Was Viacom author Richard Clarke's appearance on Viacom's 60 Minutes unholy in some way? Is there a sleazy pipeline from Simon & Schuster to CBS? In yesterday's edition of the (subscription-only) Publishers Lunch, S&S's Adam Rothberg made a convincing case that plenty of S&S books get flogged on other networks:
Tonight, for example, the company’s Atria division is launching LOVE AND DEATH, their embargoed Courtney Love book, on NBC’s Dateline. Rothberg notes that Hillary Clinton’s LIVING HISTORY (still their biggest embargoed book) launched on ABC, while the Central Park Jogger book was broken on NBC, and quickly cites other big books that have been featured on other networks’ news magazines (Dr. Phil, Mariel Hemingway, Steve Brill, and so on).
If there's a problem here, it's that TV often defines "news" as "whatever's in a high-profile book that's just been published." In the past week, Karen Hughes was on every TV show in America, apart from maybe SpongeBob SquarePants. That's because it's possible to construct a "news hook" around Hughes, not because anything she has to say at this moment is actually news.

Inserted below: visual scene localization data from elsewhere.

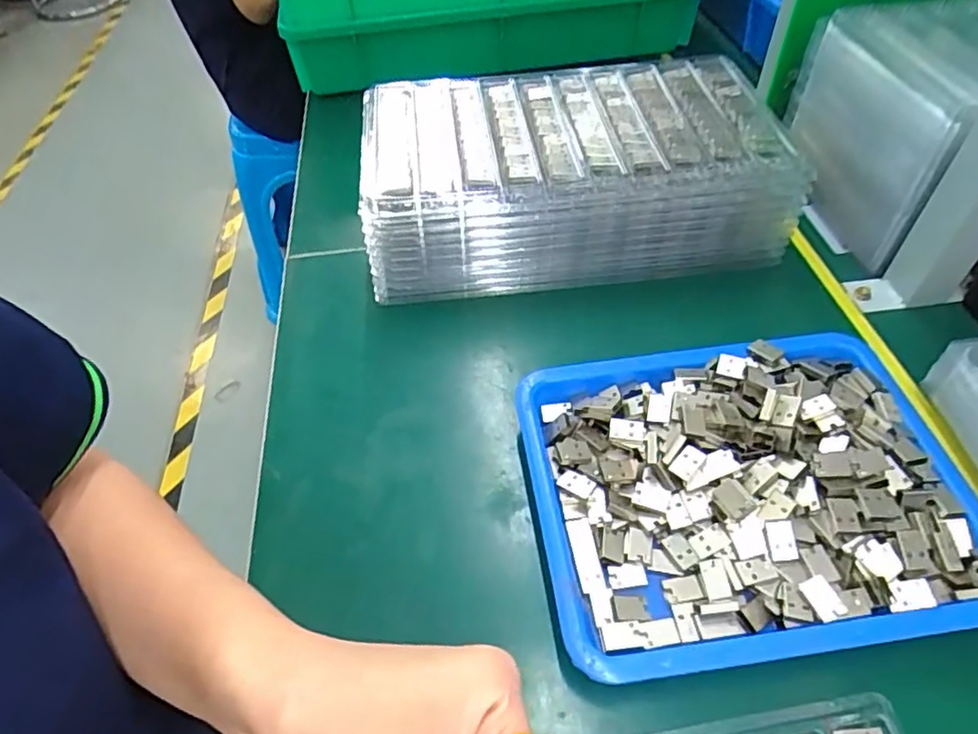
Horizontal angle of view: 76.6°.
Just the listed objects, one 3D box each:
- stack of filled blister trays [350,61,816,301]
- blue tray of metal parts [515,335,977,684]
[{"bbox_3d":[0.058,-0.148,0.479,0.292,0.099,0.175,-4,50,0],"label":"stack of filled blister trays"},{"bbox_3d":[0.132,0.062,0.325,0.215,0.040,0.166,-7,50,-3],"label":"blue tray of metal parts"}]

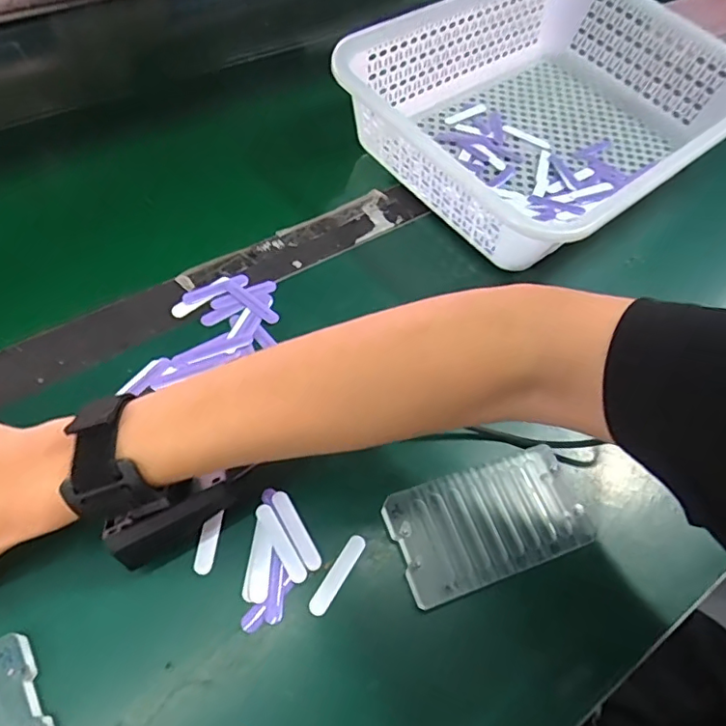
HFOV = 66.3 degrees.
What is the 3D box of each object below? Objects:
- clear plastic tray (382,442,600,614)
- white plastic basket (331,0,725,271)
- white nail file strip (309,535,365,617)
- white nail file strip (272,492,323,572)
[{"bbox_3d":[0.079,0.101,0.353,0.120,0.018,0.067,-16,57,-16],"label":"clear plastic tray"},{"bbox_3d":[0.188,-0.245,0.533,0.396,0.103,0.267,-35,64,-26],"label":"white plastic basket"},{"bbox_3d":[-0.015,0.126,0.332,0.011,0.004,0.051,28,56,15],"label":"white nail file strip"},{"bbox_3d":[-0.041,0.102,0.341,0.012,0.004,0.052,-25,66,-20],"label":"white nail file strip"}]

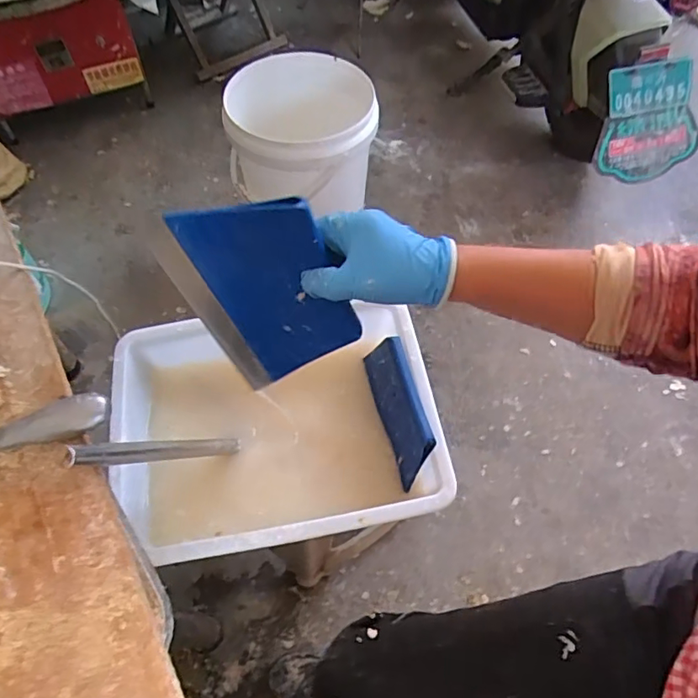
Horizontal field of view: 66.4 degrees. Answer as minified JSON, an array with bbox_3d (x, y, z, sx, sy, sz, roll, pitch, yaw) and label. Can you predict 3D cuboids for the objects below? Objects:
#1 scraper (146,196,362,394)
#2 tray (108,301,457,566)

It's really easy to generate a story out of a newly published book. It's not just that authors with new books make themselves available for interviews -- it's that publishers routinely provide suggested questions to interviewers. The story writes itself.
At least, with Clarke, there was a story. Saying it was wrong to put him on 60 Minutes implies that what he was saying wasn't newsworthy. If it wasn't newsworthy, why is everyone in the news media, pro- or anti-Clarke, treating it as newsworthy?